Complete lo siguiente =
1. Enumere todos los adjetivos con que el texto de origen describe el estado de ánimo de Andrés después de la sesión del Senado.
2. Resuma en menos palabras el párrafo del texto de origen que empieza por "Una vez finalizada la sesión del Senado", conservando sus hechos principales.
3. Prosiga el texto de origen a partir de su última oración.

Texto de origen =
※

El ambiente en el Congreso Pleno, ese 21 de mayo, era tenso y existía temor de que más parlamentarios y dirigentes sindicales se fueran al MAPU. Durante el discurso del Presidente, Andrés tuvo la sensación de que, al menos tres veces, Frei Montalva lo miró directamente, mientras entregaba su mensaje político. “Pensé que podía ser una ilusión, una equivocación, porque yo era un simple parlamentario”, recordaría.

Una vez finalizada la sesión del Senado, era costumbre que los diputados y senadores fueran a La Moneda a saludar y expresar su adhesión al mandatario. Pero él decidió restarse. Se fue, inquieto, a caminar por calle Ahumada, para luego sentarse en un café a meditar. Ahí estuvo, absorto, hasta que se dio cuenta de que si había decidido permanecer en la Democracia Cristiana no podía adoptar una actitud infantil; debía ser consecuente y regresar. Volvió a La Moneda —aún pensativo, triste y ausente—, subió hasta el segundo piso y divisó al Presidente, quien al verlo le dirigió una amistosa mirada y se acercó a saludarlo.

※

Material proporcionado =
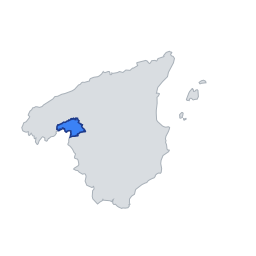 Zamora on a map of Spain (Mercator projection), rotated 328°
{"feature_id": "ESP-5852", "entity_name": "Zamora", "entity_type": "Autonomous Community", "adm_level": 1, "iso_a3": "ESP", "parent_name": "Spain", "parent_adm1": "", "projection": "mercator", "projection_center": [-6.097, 41.685], "detail": "fine", "context": "in_parent", "style": "filled", "palette": "blue", "viewbox_px": 256, "rotation_deg": 328, "n_neighbors": 0, "source": "natural_earth", "source_scale": "10m", "svg_char_len": 5633}
<svg xmlns="http://www.w3.org/2000/svg" viewBox="0 0 256 256"><g transform="rotate(328 128 128)"><path d="M136.9,67.0L136.9,67.7L138.0,68.9L141.2,69.6L142.0,70.1L141.9,71.8L141.1,73.2L141.8,73.8L142.6,73.8L143.5,72.7L143.7,73.4L145.2,74.1L148.4,75.4L150.7,75.6L153.1,78.2L156.9,77.7L160.3,80.2L163.6,79.6L164.3,80.1L169.3,80.2L169.6,78.1L170.2,77.3L178.9,80.1L180.0,81.9L179.8,82.7L180.3,84.7L181.4,84.7L183.7,83.5L186.7,84.9L187.5,86.2L188.1,86.3L190.3,85.0L196.4,86.5L196.6,85.5L197.0,85.3L199.6,84.4L200.6,84.2L203.8,84.9L204.2,86.0L204.9,86.4L205.1,87.4L203.2,88.0L203.0,89.7L204.2,91.2L204.3,93.6L201.1,96.8L191.8,102.2L188.7,105.4L181.8,107.0L174.7,109.4L170.5,113.6L171.5,114.0L172.8,115.4L172.4,116.0L170.5,117.0L168.9,117.3L165.8,122.5L161.5,127.8L159.9,130.2L156.5,136.4L156.5,138.2L158.2,144.3L159.1,145.9L160.4,147.3L163.0,148.4L163.6,149.6L162.7,150.6L160.2,152.5L155.8,155.1L153.9,157.1L153.5,159.0L152.3,159.9L151.8,162.6L150.0,166.4L149.9,167.4L151.3,168.7L149.9,169.6L143.1,169.9L139.0,172.9L136.9,175.5L135.0,180.3L132.7,183.1L131.6,183.6L130.1,182.4L128.1,182.2L126.2,182.6L125.2,183.6L123.6,184.1L122.1,183.7L118.8,183.4L117.3,183.4L115.0,184.2L113.0,183.7L109.7,183.4L102.5,184.1L101.6,184.4L98.4,187.6L94.9,187.7L91.7,189.0L89.6,192.1L89.2,193.8L88.6,193.4L88.1,193.5L87.9,194.8L85.7,195.6L83.2,194.5L81.2,193.0L80.1,192.9L78.4,190.5L77.6,188.9L77.1,187.3L77.1,186.1L75.5,185.4L75.2,183.9L76.3,181.9L77.8,180.8L76.4,180.9L75.4,182.2L74.1,180.1L68.8,176.1L69.1,174.7L68.2,175.8L67.6,176.0L65.0,175.9L61.9,176.3L60.6,169.5L61.4,167.1L64.8,162.4L67.0,161.7L67.9,159.3L65.9,159.4L62.7,154.7L63.5,150.3L66.7,147.0L67.2,145.7L67.3,144.4L66.7,143.6L65.0,143.1L63.2,139.6L62.8,137.4L61.3,136.2L60.1,134.0L61.2,133.6L65.7,133.6L66.8,133.1L67.6,131.6L68.5,129.2L68.7,127.7L66.9,125.6L66.9,125.1L67.1,124.4L69.8,122.1L69.3,120.3L69.7,116.6L69.5,114.4L69.2,112.7L68.2,110.3L68.9,109.4L70.3,108.6L71.4,106.7L73.1,105.1L75.3,103.8L77.8,101.0L77.4,99.8L76.5,99.1L73.4,98.5L73.2,98.0L73.2,94.9L72.4,93.7L71.3,93.8L69.5,93.3L69.1,93.6L66.9,93.5L65.3,93.0L64.7,93.4L64.5,94.5L61.9,95.6L60.4,95.6L58.0,94.6L55.3,95.0L55.0,94.7L52.7,96.0L51.9,96.0L50.9,94.5L52.2,92.3L51.1,90.2L50.4,90.2L46.0,91.7L43.5,93.7L42.5,94.0L42.2,93.6L42.1,90.7L44.7,87.7L43.0,87.5L43.1,86.6L44.2,85.2L43.1,84.2L43.1,81.1L40.7,82.1L40.1,81.9L40.1,80.7L41.5,78.2L40.0,77.9L38.8,77.0L37.4,74.9L37.4,73.8L38.2,71.3L40.2,70.1L42.2,68.4L45.0,68.7L49.2,67.2L50.6,66.4L50.5,65.4L50.1,64.6L50.5,63.8L53.9,61.7L55.9,61.5L58.0,60.4L59.3,61.1L60.6,60.9L62.0,61.7L63.8,63.6L66.5,64.3L68.6,63.7L79.6,63.6L82.7,62.6L85.1,63.8L89.8,64.3L92.6,65.3L100.4,66.9L103.2,66.9L108.9,65.3L110.4,65.7L112.7,65.0L113.8,65.1L115.2,66.2L120.2,67.7L121.5,66.4L122.5,66.2L126.0,66.9L129.6,68.5L131.5,68.6L134.3,68.2L136.9,67.0ZM203.0,131.7L204.2,132.3L205.6,131.8L206.3,132.0L207.0,132.2L207.2,133.3L204.3,138.7L202.0,140.2L199.7,139.1L198.3,138.8L197.9,138.3L197.6,136.6L197.0,136.0L196.1,135.8L194.3,137.2L193.8,136.3L192.9,136.1L192.6,135.5L192.6,134.8L198.1,130.6L199.7,129.7L203.1,128.6L203.7,128.8L203.2,129.4L203.7,130.0L203.0,131.7ZM218.6,129.5L218.1,131.0L214.0,129.0L212.6,128.8L212.3,128.5L212.4,127.0L215.2,126.8L217.4,127.5L218.6,129.5ZM180.2,146.8L179.7,147.9L177.7,147.5L177.3,147.1L177.7,145.9L178.3,145.7L178.3,144.9L178.9,144.0L181.8,143.3L182.5,143.9L182.6,144.7L180.9,146.6L180.2,146.8ZM182.2,151.0L181.9,151.3L179.7,151.1L179.6,150.4L180.1,149.4L180.9,150.4L182.2,150.5L182.2,151.0Z" fill="#d9dde1" stroke="#a8b0b8" stroke-width="1"/><path d="M74.2,105.1L74.5,104.9L74.9,104.5L75.3,103.8L75.5,103.8L75.6,103.7L75.6,103.4L75.8,103.3L76.0,103.2L76.4,103.2L76.9,102.2L76.8,101.8L76.9,101.7L77.3,101.3L77.9,100.3L77.8,100.2L77.6,99.9L77.0,99.3L76.4,98.9L75.8,98.7L74.7,98.5L74.5,98.4L74.4,98.5L74.1,98.8L73.9,98.9L73.4,98.8L73.2,98.5L73.2,98.1L73.1,97.8L73.1,97.6L72.9,97.3L73.0,97.1L73.2,96.8L73.5,95.4L73.7,95.0L73.3,94.9L73.1,94.9L73.0,94.7L73.1,94.0L73.0,93.7L72.8,93.5L72.5,93.3L72.3,93.7L71.9,93.8L70.9,93.9L70.5,93.8L70.0,93.0L69.6,92.9L69.5,93.5L69.2,93.7L68.4,93.7L68.0,93.7L67.7,93.4L67.5,93.1L67.5,92.9L67.5,92.7L67.8,92.1L67.7,92.0L67.6,91.8L67.5,91.7L67.2,91.7L66.9,91.5L66.9,91.4L67.0,91.3L67.1,91.1L67.5,90.6L67.7,90.4L67.8,90.4L68.0,89.8L68.1,89.7L68.7,89.0L68.9,88.9L69.1,88.7L69.4,88.7L69.6,88.7L69.8,88.7L70.0,88.3L70.2,88.1L71.2,88.7L71.4,88.8L71.9,88.7L72.1,88.8L72.4,88.9L73.2,88.9L73.7,89.0L74.1,89.3L74.9,89.0L76.1,89.0L76.4,88.9L76.5,88.9L76.6,89.0L76.8,89.3L77.4,89.6L77.8,89.9L77.9,90.0L80.1,89.8L81.3,90.4L81.5,90.2L81.8,90.2L82.0,89.9L82.2,90.1L82.4,90.4L82.8,90.5L83.9,90.2L84.1,90.6L85.0,90.5L84.9,90.1L85.3,90.2L85.4,90.3L85.7,90.6L85.7,90.8L85.7,91.1L86.6,91.5L86.8,90.9L87.1,90.9L87.2,91.6L87.7,92.5L87.6,92.9L88.2,93.2L88.4,92.1L89.0,91.9L90.3,93.0L90.0,93.4L90.0,93.6L90.1,94.1L90.1,94.3L90.0,94.6L89.9,95.0L90.0,95.3L90.3,96.0L88.8,96.9L89.1,97.7L89.5,98.3L89.7,98.6L89.7,99.3L89.8,99.6L90.3,99.7L90.3,99.9L90.3,100.0L90.2,100.2L90.1,100.3L90.2,100.5L91.0,101.1L90.6,101.5L89.9,101.6L89.6,101.9L89.5,102.2L89.5,102.5L89.5,102.8L89.6,103.0L89.6,104.1L89.7,104.4L89.7,104.6L90.0,105.1L90.1,105.3L90.1,106.0L90.1,106.4L89.9,106.6L89.5,107.1L89.7,107.3L90.2,107.3L90.1,108.2L90.1,108.3L89.9,108.4L89.6,108.4L89.3,108.0L89.2,107.9L88.7,107.9L88.6,107.2L87.4,107.4L86.7,106.8L85.9,106.8L85.6,106.7L85.2,106.2L84.5,106.4L83.2,106.7L82.1,106.3L81.9,106.4L81.8,106.6L81.7,106.9L81.8,107.3L81.8,107.5L81.7,107.8L81.4,108.0L81.2,107.9L81.1,107.7L80.9,107.6L80.8,107.8L80.7,107.8L80.3,107.6L80.4,107.3L80.4,107.1L80.2,106.9L79.9,106.8L79.2,106.7L78.9,107.0L76.4,105.5L74.2,105.1Z" fill="#3b82f6" stroke="#1e3a8a" stroke-width="1.5"/></g></svg>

※

Tareas resueltas =
1. inquieto, absorto, pensativo, triste, ausente

2. Al terminar la sesión del Senado, los parlamentarios solían ir a La Moneda a saludar al mandatario, pero Andrés no fue. Caminó inquieto por calle Ahumada y se sentó a meditar en un café. Allí comprendió que, si permanecía en la Democracia Cristiana, no podía actuar de forma infantil, sino que debía ser consecuente. Regresó entonces a La Moneda, todavía pensativo y triste. En el segundo piso, el Presidente lo vio, le dirigió una mirada amistosa y se acercó a saludarlo.

3.
—Andrés, tu presencia aquí es lo más importante que me ha pasado en este último tiempo —le dijo mientras lo abrazaba fuertemente—. Para mí es muy importante que hayas venido. Y te voy a decir algo más: cuando yo estaba pronunciando el discurso al país, yo varias veces te miré a ti. Te veía preocupado.

***

Durante la presidencia de Allende, el creciente antagonismo entre la Democracia Cristiana y el oficialismo se acentuó aún más tras el asesinato del democratacristiano y ex ministro del Interior Edmundo Pérez Zujovic, a manos del grupo de ultraizquierda Vanguardia Organizada del Pueblo (VOP). Este hecho, que sería interpretado como un regalo para quienes perseguían la caída del Presidente8, fue el preámbulo de los días más negros para el futuro de la democracia.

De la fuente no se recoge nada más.